In 1884, Arthur Woody took his first breath up in the Blue Ridge range of north Georgia. Back then, mountain people like his parents lived in isolated log cabins with a patch of cultivated land hacked out of the endless forest. Their livestock grazed in the woods and the outside world of towns such as Dahlonega were days away down dirt wagon tracks, often impassibly muddy, that long ago served as Cherokee trails.

Survival was never assured on their subsistence farms. Working to put away enough food for the winter was deadly earnest. But for Arthur, it could be a joy, too — fishing for speckled trout in the bubbling streams, hunting wild turkey and deer in the woods, or good eating from whatever the garden or larder could provide.

This was paradise . . .  mostly. Arthur hated the farming part, but he loved learning the secrets of the woods and the habits of the animals with his father, Abraham. 

When Arthur was 10, he was old enough to go on a deer hunt with the men from neighboring farms. Fellowship, adventure, fun and the promise of delicious venison hung in the air. Something darker must have hung in the air, too, though Arthur couldn’t have identified it with all that noise and excitement. 

In those days, deer hunting wasn’t a sport. It was a communal quest for meat. The men hunted with packs of dogs. Once the dogs scented a deer, they gave chase, baying out in the distance. A deer had little chance of escape as the dogs ran it to exhaustion and waited until the men finally arrived and shot it.

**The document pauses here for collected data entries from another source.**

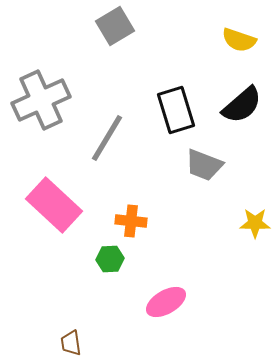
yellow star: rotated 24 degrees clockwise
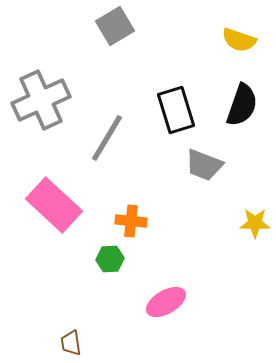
black semicircle: rotated 30 degrees counterclockwise
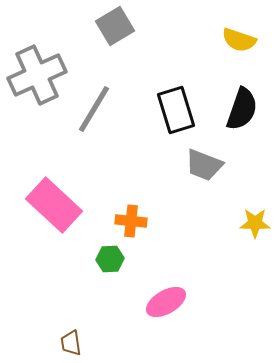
gray cross: moved 4 px left, 25 px up
black semicircle: moved 4 px down
gray line: moved 13 px left, 29 px up
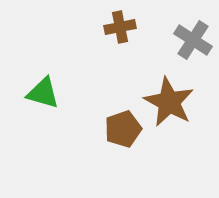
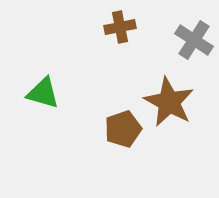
gray cross: moved 1 px right
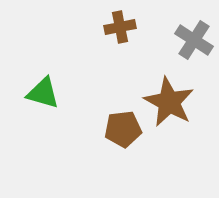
brown pentagon: rotated 12 degrees clockwise
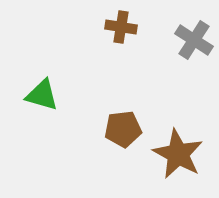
brown cross: moved 1 px right; rotated 20 degrees clockwise
green triangle: moved 1 px left, 2 px down
brown star: moved 9 px right, 52 px down
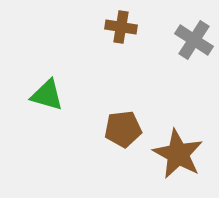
green triangle: moved 5 px right
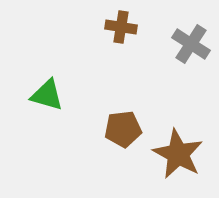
gray cross: moved 3 px left, 4 px down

That’s how it had always been done. But this time, as his father showed the boy the buck’s carcass, Arthur must have sensed sadness as much as joy. His father said, “Take a good look at this deer, Son. You’ll never see another. This is the last deer in the Georgia mountains.”

The last deer? 

Woody with granddaughter Jean, early 1940s

But it was true. Since the removal of the Cherokee in 1838, the settlers of this mountainous country had hunted the deer to extinction, as they already had the buffalo, the wolves and the black bears who used to inhabit these woods. By the end of the 19th century, the forest was virtually empty of game.

And it was about to get worse. 

In the early 20th century, big logging companies, hungry for virgin timber, bought out many of the mountain farms, then clear-cut the mountains in every direction. Stripped of timber, the wooded hills became a wasteland of stumps. Rain eroded the unprotected slopes, washing mud and debris into the clear mountain streams, and wiping out the trout. And unbelievably, over the next decades, whatever was left of the chestnut trees that once filled the forest, nourishing man and beast, were killed off by an incurable, unstoppable blight.

Arthur was lucky to grow up in Suches, Ga., which escaped clear-cutting. He got as good a formal education as the local schoolhouse could provide, but his real education took place in the woods. He knew every hollow, every thicket that might hide turkey, every mountain pool that still held a few specs (as mountain people called the native brook trout), and every trail. He hunted squirrels and turkey for the table.

But he never forgot that hunt for the last deer when he was 10. He promised himself that somehow, someday, he would bring deer back to the mountains.

The logging and mining interests that stripped north Georgia of its resources and beauty were ravaging the rest of the nation, too. Few laws protected the environment. No place, however remote, however beautiful, was safe. Realizing this, President Theodore Roosevelt used his “bully pulpit” to champion the nation’s natural wonders before they were gone forever. To help restore places already devastated, he established the U.S. Forest Service in 1905. And in 1911, the Forest Service purchased 31,000 acres in north Georgia.

Woody went to work for them on a survey crew in 1912. The 28-year-old proved invaluable. He knew all the landowners and property lines. He helped purchase properties and establish forest boundaries. He was promoted to forest guard, charged with protecting federal lands from fire and poachers. He did this job so well that in 1918, the Forest Service named him ranger in charge of the Blue Ridge Ranger District which would eventually encompass 200,000 acres. Within those acres, he convinced his Forest Service superiors to set aside 40,000 acres as a wildlife refuge. The Blue Ridge Wildlife Management Area was the first in the nation. (Today there are almost 600 WMAs across the U.S.)

Ranger Woody — or just “Ranger,” as many called him — oversaw the reforestation of his beloved mountains. But what good was a forest without animals to inhabit it? The Forest Service said, in effect, “That’s not our job.” Woody disagreed. His motto was, “If it needs done, do it, and get permission after it’s too late for them to change it.” He and his two sons began to stock the empty streams with native trout and introduced rainbow and brown trout shipped from Colorado and Washington state. Within a few years, trout were thriving all through the reserve.